MATERIAL PROVIDED Block Start

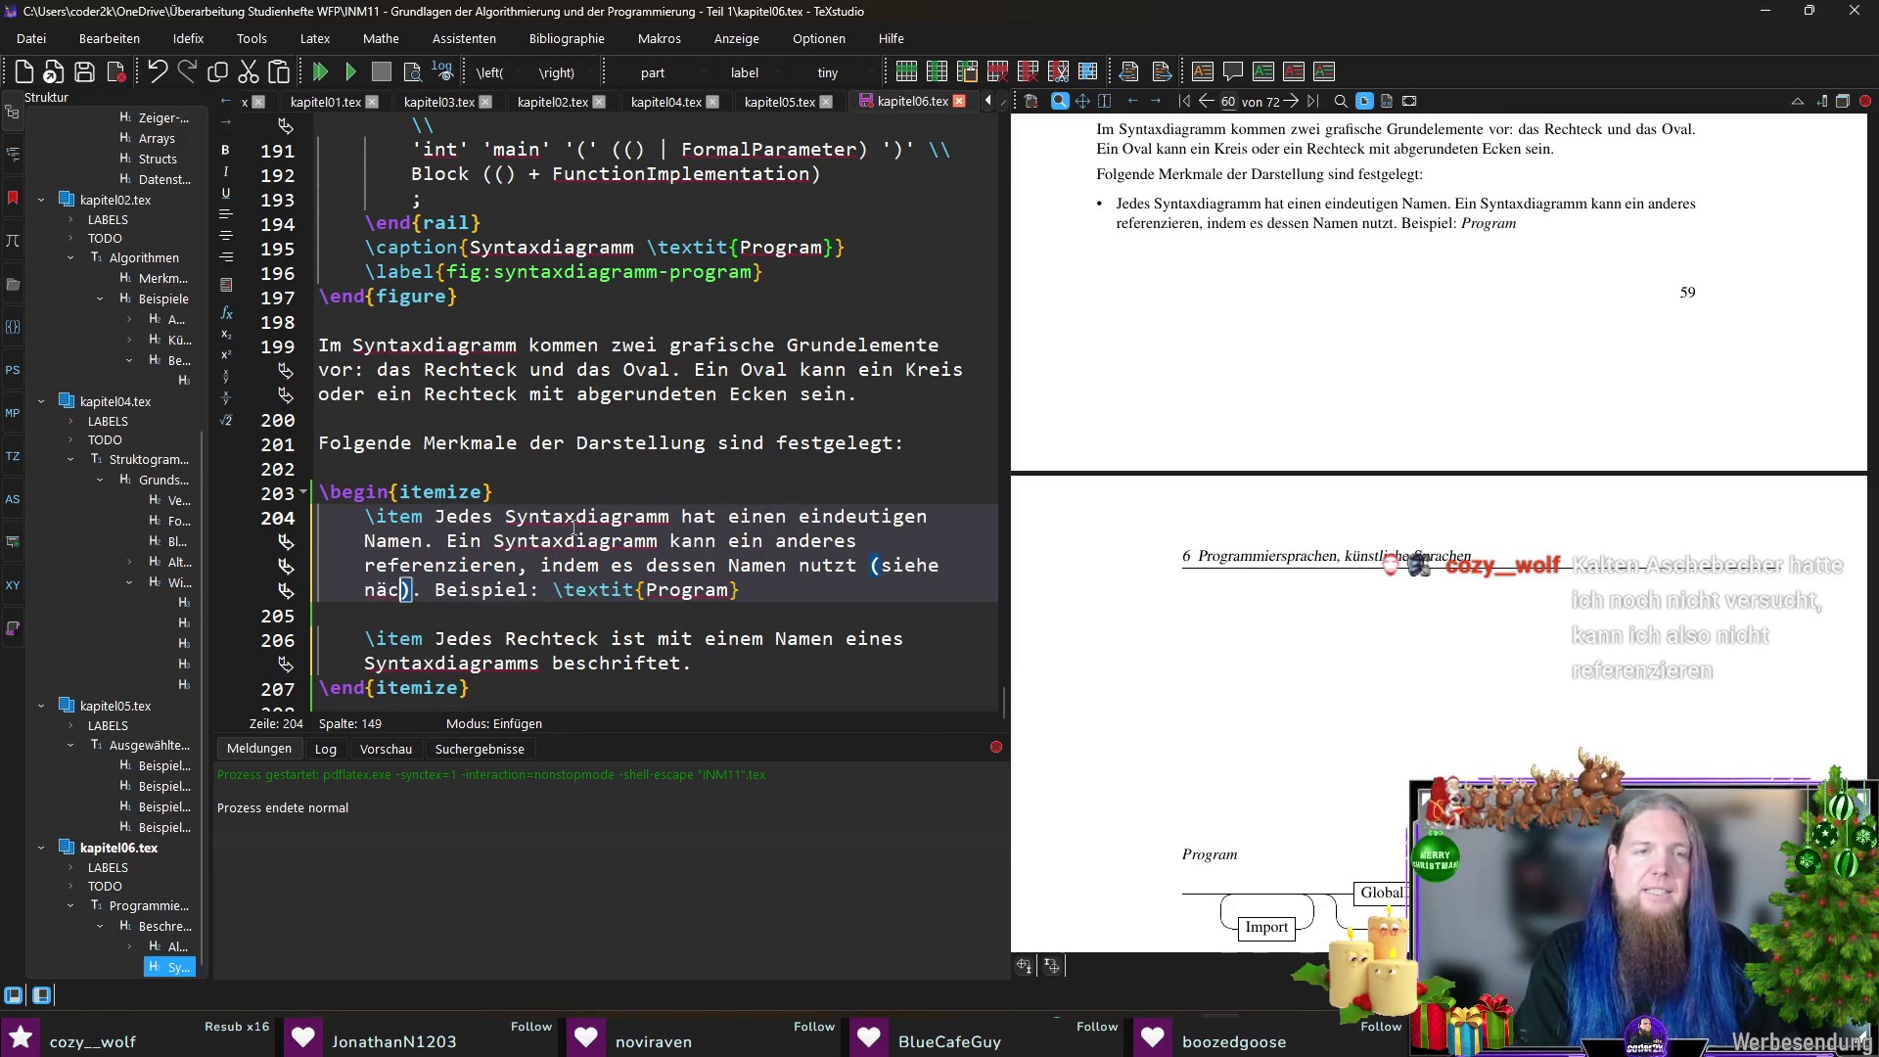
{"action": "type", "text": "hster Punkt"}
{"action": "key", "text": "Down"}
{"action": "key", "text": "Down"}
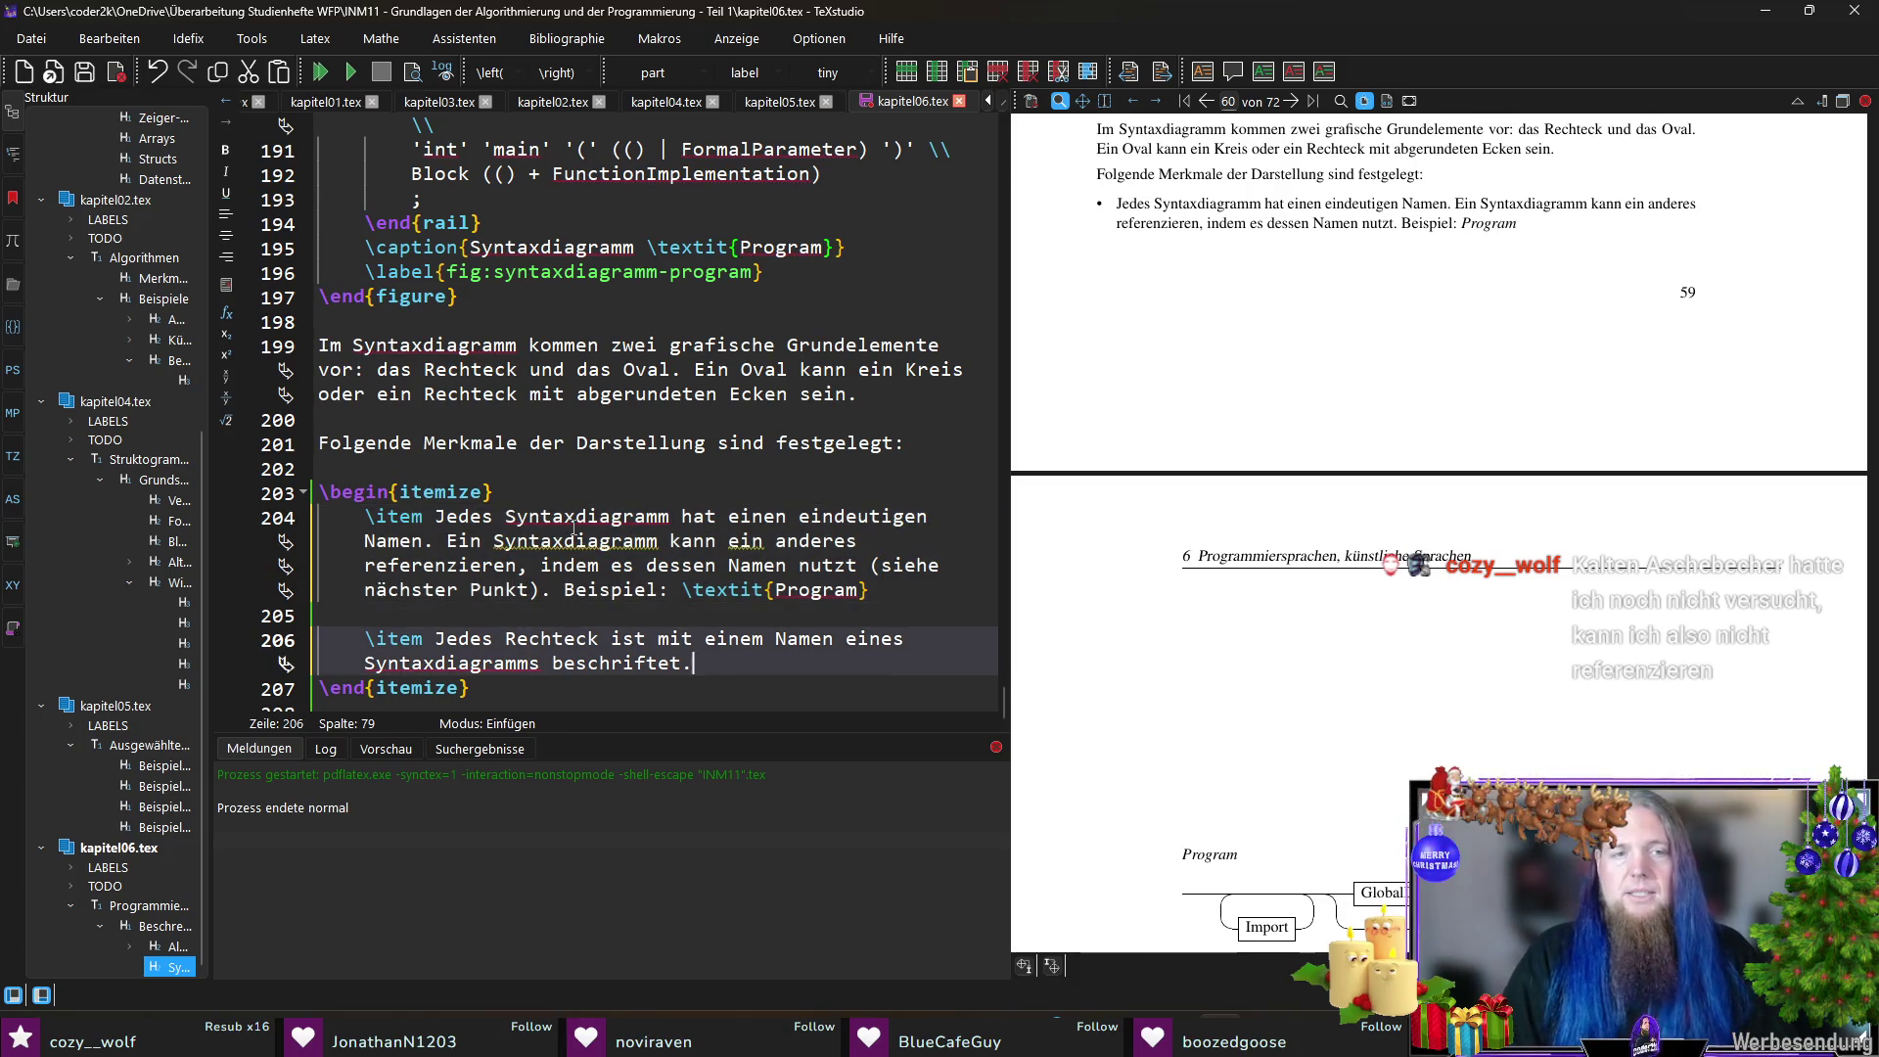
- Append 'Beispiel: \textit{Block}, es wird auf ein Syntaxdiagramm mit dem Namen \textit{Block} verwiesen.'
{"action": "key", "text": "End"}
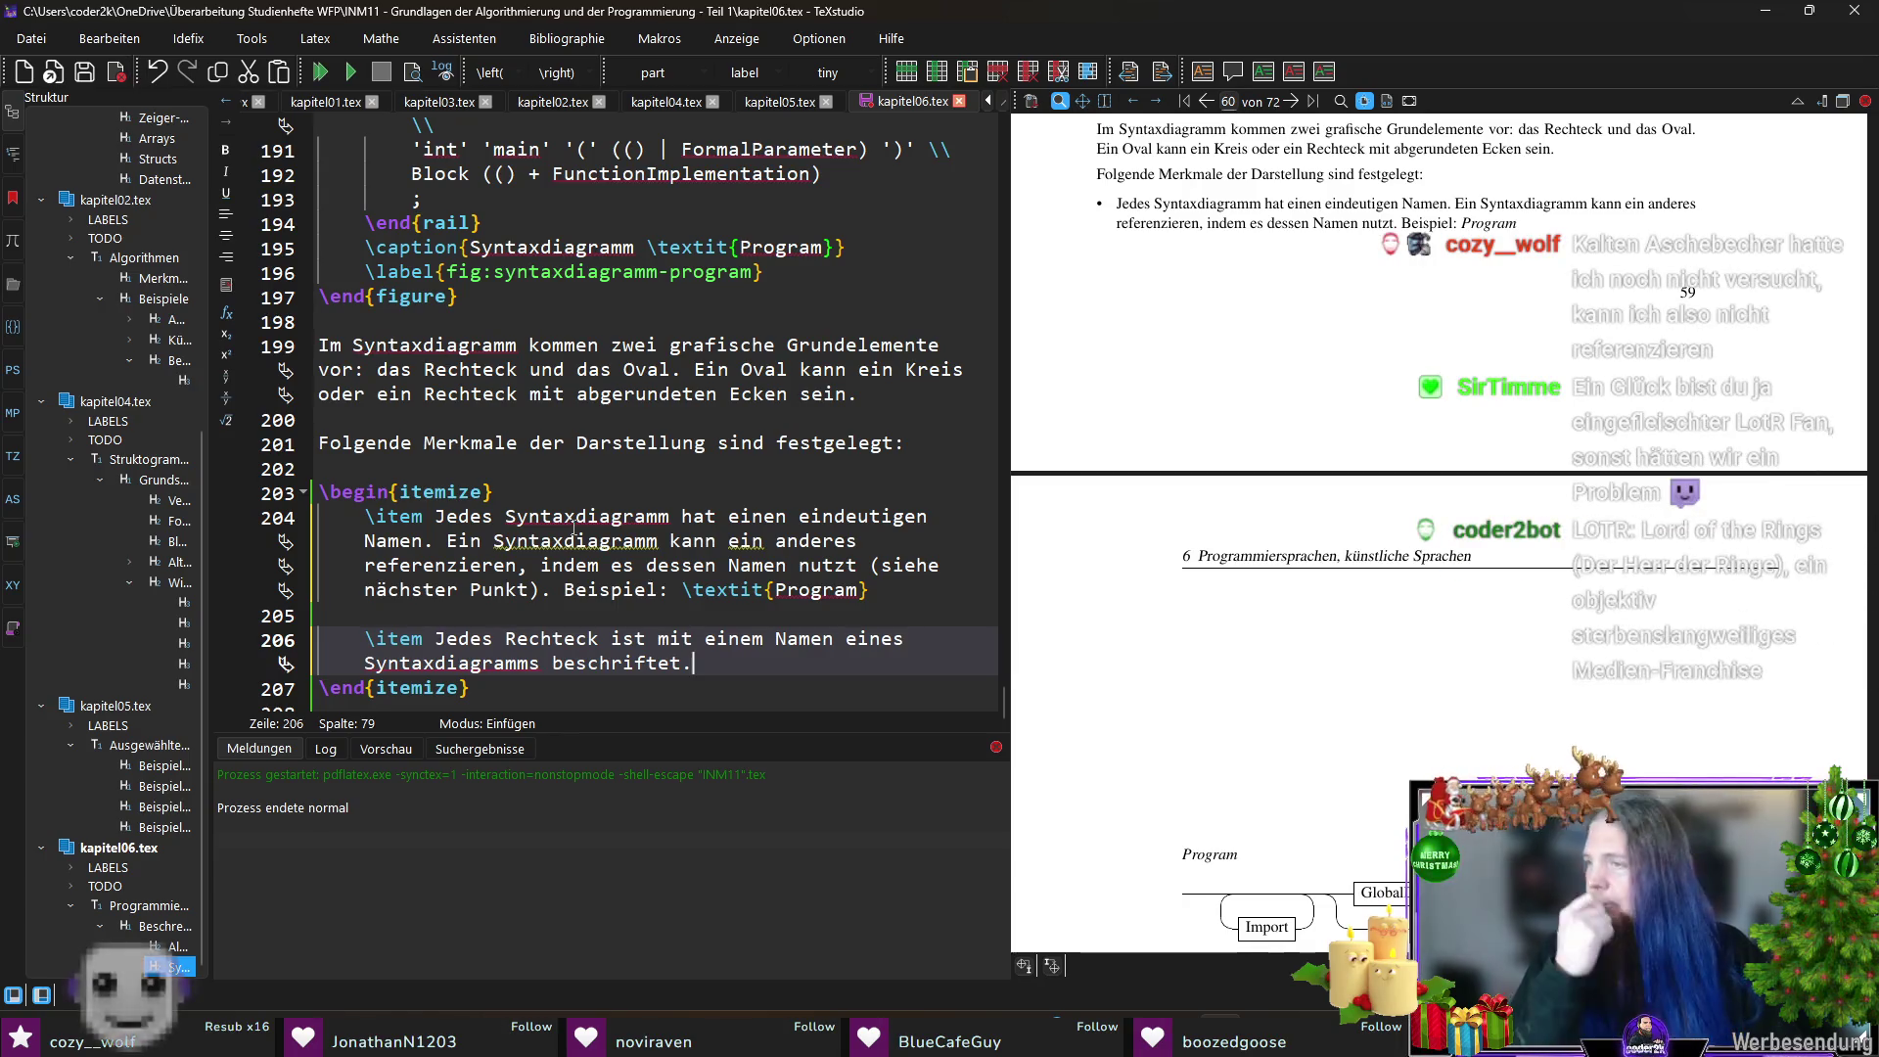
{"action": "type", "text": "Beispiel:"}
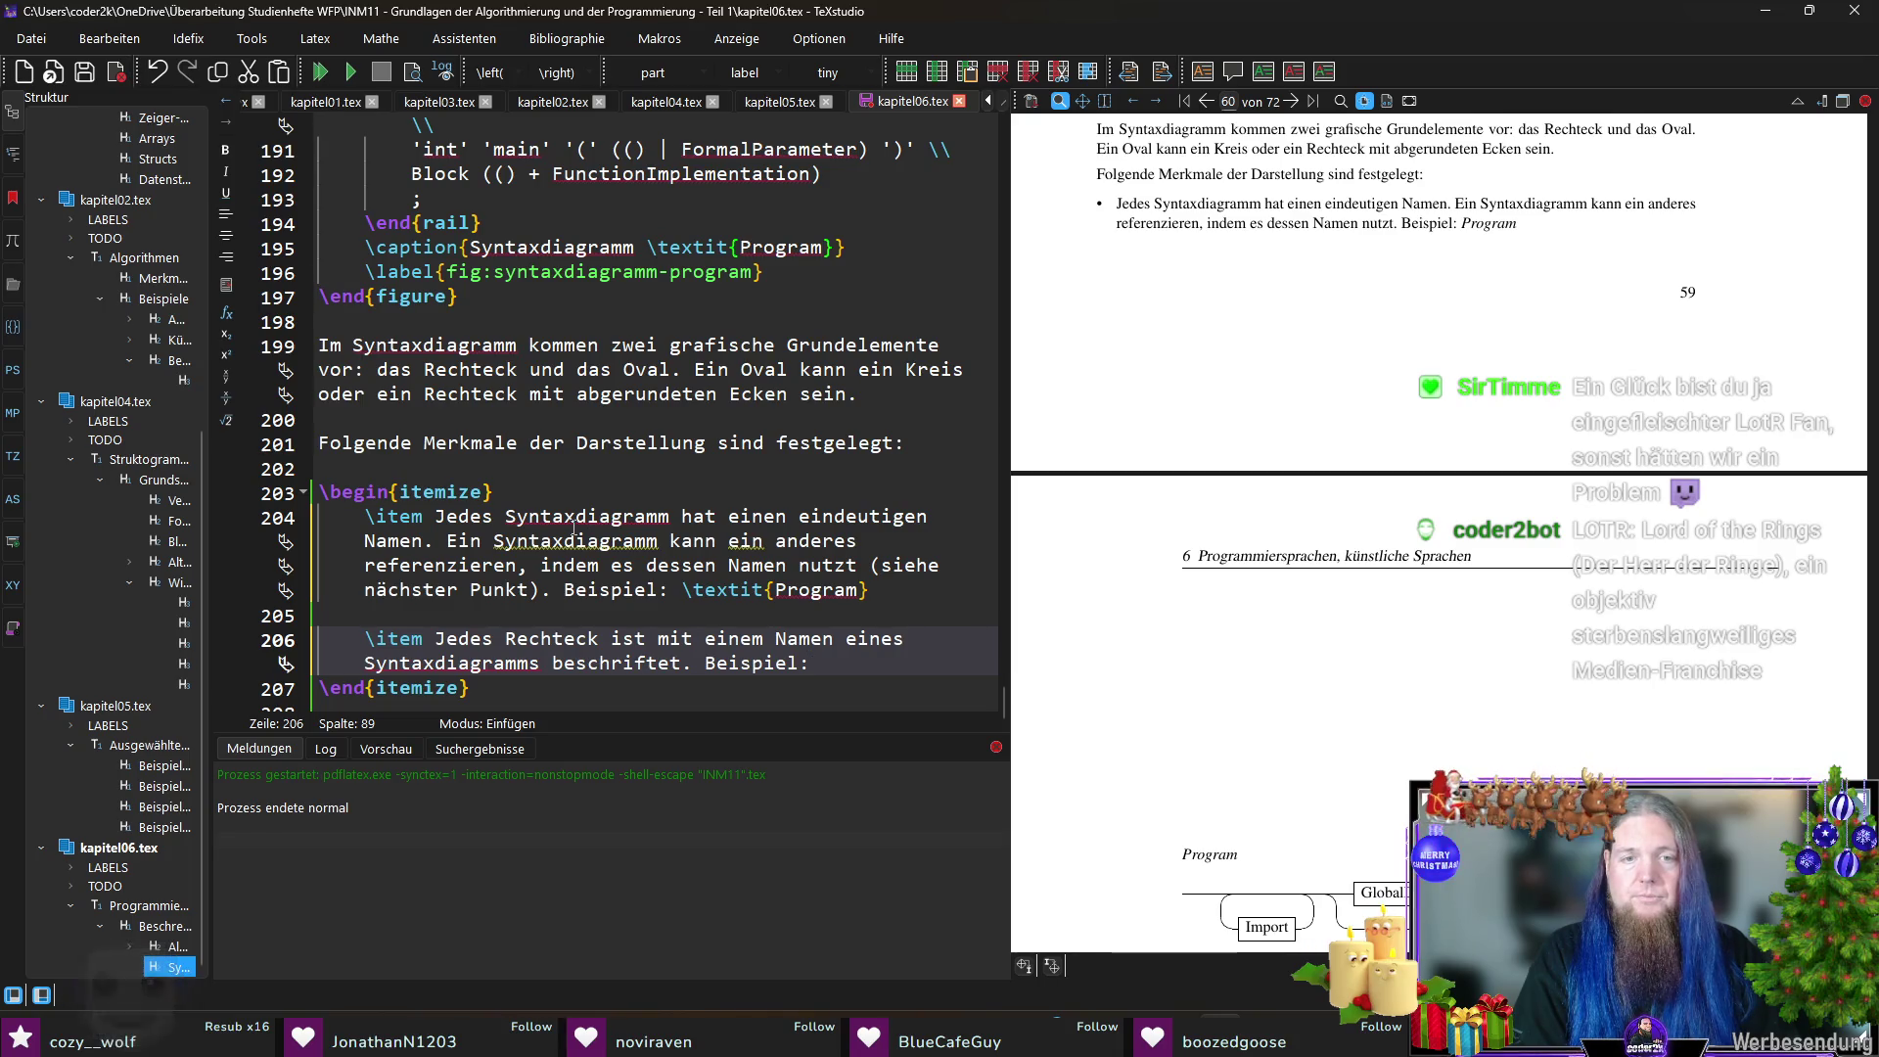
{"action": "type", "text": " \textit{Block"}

MATERIAL PROVIDED Block End

> _PROBLEM DESCRIPTION_
Reproduce the material above in full, images excluded.

> _YOUR RESPONSE_
{"action": "type", "text": "hster Punkt"}
{"action": "key", "text": "Down"}
{"action": "key", "text": "Down"}
- Append 'Beispiel: \textit{Block}, es wird auf ein Syntaxdiagramm mit dem Namen \textit{Block} verwiesen.'
{"action": "key", "text": "End"}
{"action": "type", "text": "Beispiel:"}
{"action": "type", "text": " \textit{Block"}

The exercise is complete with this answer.